Electrical – How to design a combinational circuit that finds the minimum among multiple given numbers

An approach that is fairly easy to explain is the following idea:

1. Design a functional block that compares two 4-bit values and emits either 0 or 1 to indicate which of the two is lower or same. This is essentially just a comparator, except that you don't need all three outputs, so the logic involved can be a bit less. The logic for this should be within reach of some relatively easy analysis.
2. Apply the above functional block from (1) to accept \$i_0\$ and \$i_1\$ as inputs and use the output as the selector input (\$s_0\$) to a 4-bit bus 2-to-1 MUX, with \$i_0\$ and \$i_1\$ as its two 4-bit bus inputs. The output will be the lessor or same of those two values as \$o_0\$.
3. Apply the above functional block from (1) to accept \$i_2\$ and \$i_3\$ as inputs and use the output as the selector input (\$s_1\$) to a 4-bit bus 2-to-1 MUX, with \$i_2\$ and \$i_3\$ as its two 4-bit bus inputs. The output will be the lessor or same of those two values as \$o_1\$.
4. Apply the above functional block from (1) to accept \$o_0\$ and \$o_1\$ as inputs and use the output as the selector input (\$A_1\$) to a 1-bit 2-to-1 MUX, with \$s_0\$ and \$s_1\$ as its two 1-bit inputs. The output will be \$A_0\$.

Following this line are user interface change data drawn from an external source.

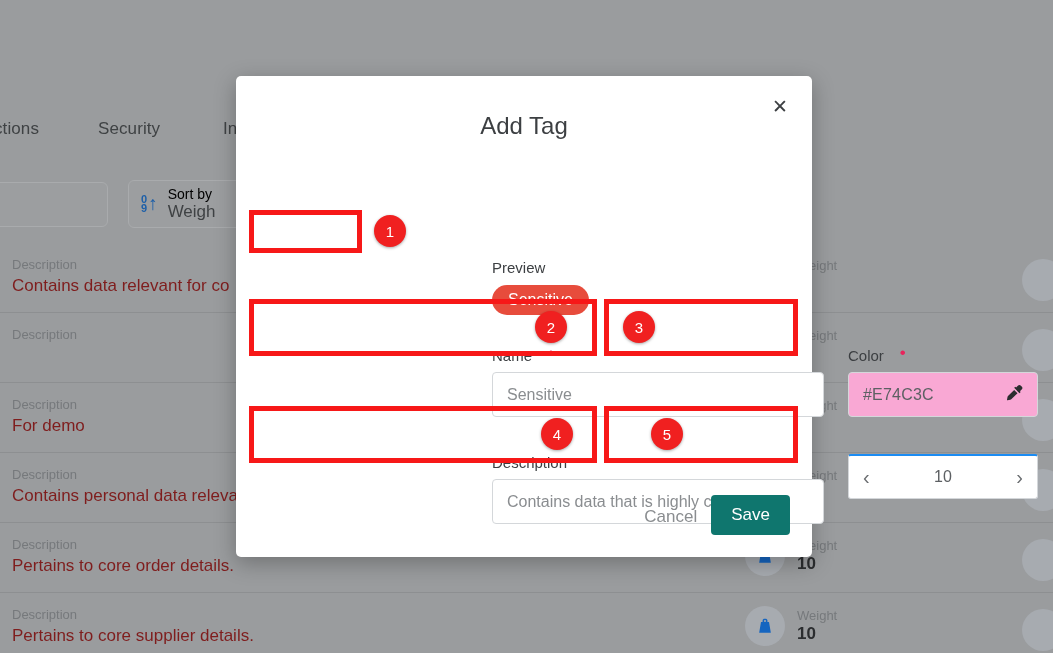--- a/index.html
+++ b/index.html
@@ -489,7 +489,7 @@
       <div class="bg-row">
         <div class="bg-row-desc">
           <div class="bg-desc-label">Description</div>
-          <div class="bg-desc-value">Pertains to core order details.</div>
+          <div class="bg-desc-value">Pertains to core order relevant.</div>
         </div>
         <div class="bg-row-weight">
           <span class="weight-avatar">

The index is then \$A_1..A_0\$.

I'm not saying this is the most efficient method. Only that it is the more obvious and more easily followed method:

^{simulate this circuit – Schematic created using CircuitLab}

I'm sure you can work out the logic for the indicated special function in step (1) above. It's not terribly complicated. The rest is just standard mux logic, which is found almost anywhere you want to look.

This may be a benchmark design. I'll leave the problem of making it still more efficient up to you.